Data excerpts:
.....

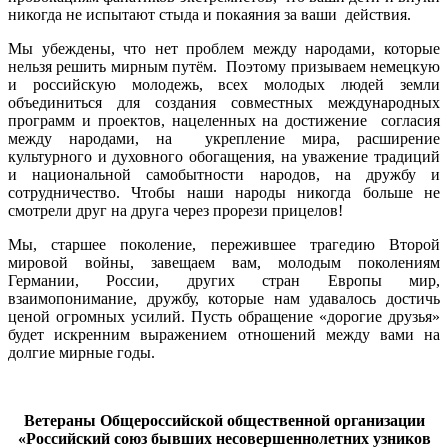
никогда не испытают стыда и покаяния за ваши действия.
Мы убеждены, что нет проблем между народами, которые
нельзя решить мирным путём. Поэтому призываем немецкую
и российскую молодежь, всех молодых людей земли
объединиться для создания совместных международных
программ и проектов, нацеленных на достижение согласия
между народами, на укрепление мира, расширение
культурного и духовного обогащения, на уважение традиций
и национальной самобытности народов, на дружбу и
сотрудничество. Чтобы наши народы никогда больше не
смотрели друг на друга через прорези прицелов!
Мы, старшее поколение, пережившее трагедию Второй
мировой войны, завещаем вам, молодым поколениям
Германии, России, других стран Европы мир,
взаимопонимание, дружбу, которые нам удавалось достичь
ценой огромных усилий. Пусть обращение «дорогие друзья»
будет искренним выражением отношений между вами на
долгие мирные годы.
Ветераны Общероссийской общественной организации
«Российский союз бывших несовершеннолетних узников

.....

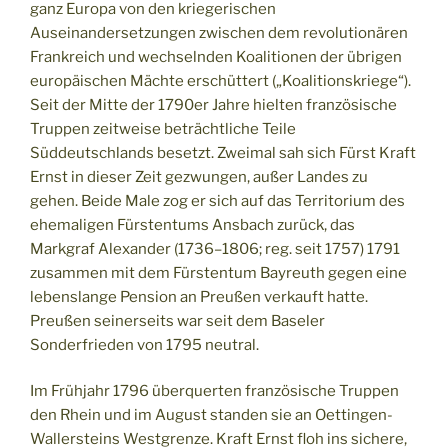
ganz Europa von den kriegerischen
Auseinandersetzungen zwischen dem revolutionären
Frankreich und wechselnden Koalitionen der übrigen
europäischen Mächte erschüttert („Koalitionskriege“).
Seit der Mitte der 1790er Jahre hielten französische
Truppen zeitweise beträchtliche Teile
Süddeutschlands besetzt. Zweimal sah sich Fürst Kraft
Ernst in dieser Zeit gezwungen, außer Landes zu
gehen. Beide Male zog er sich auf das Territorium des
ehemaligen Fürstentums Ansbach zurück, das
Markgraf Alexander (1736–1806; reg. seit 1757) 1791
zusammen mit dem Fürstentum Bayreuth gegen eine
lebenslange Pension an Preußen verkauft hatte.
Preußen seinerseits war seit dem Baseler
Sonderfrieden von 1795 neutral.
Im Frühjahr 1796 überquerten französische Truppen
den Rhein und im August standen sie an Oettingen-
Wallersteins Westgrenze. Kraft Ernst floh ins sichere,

.....

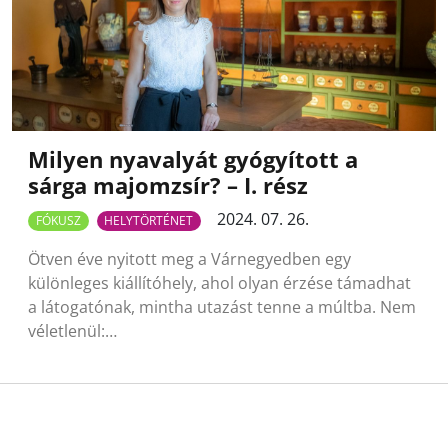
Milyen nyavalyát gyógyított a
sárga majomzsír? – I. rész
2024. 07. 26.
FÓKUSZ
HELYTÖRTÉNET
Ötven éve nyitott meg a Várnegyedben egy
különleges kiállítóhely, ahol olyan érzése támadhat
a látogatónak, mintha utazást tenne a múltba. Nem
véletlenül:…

.....

WORK ORDER:
Return only the part of the records above that opens with the line containing "никогда не испытают" and closes with the line containing "Германии, России, других", ends included.

COMPLETED EXERCISE:
никогда не испытают стыда и покаяния за ваши действия.
Мы убеждены, что нет проблем между народами, которые
нельзя решить мирным путём. Поэтому призываем немецкую
и российскую молодежь, всех молодых людей земли
объединиться для создания совместных международных
программ и проектов, нацеленных на достижение согласия
между народами, на укрепление мира, расширение
культурного и духовного обогащения, на уважение традиций
и национальной самобытности народов, на дружбу и
сотрудничество. Чтобы наши народы никогда больше не
смотрели друг на друга через прорези прицелов!
Мы, старшее поколение, пережившее трагедию Второй
мировой войны, завещаем вам, молодым поколениям
Германии, России, других стран Европы мир,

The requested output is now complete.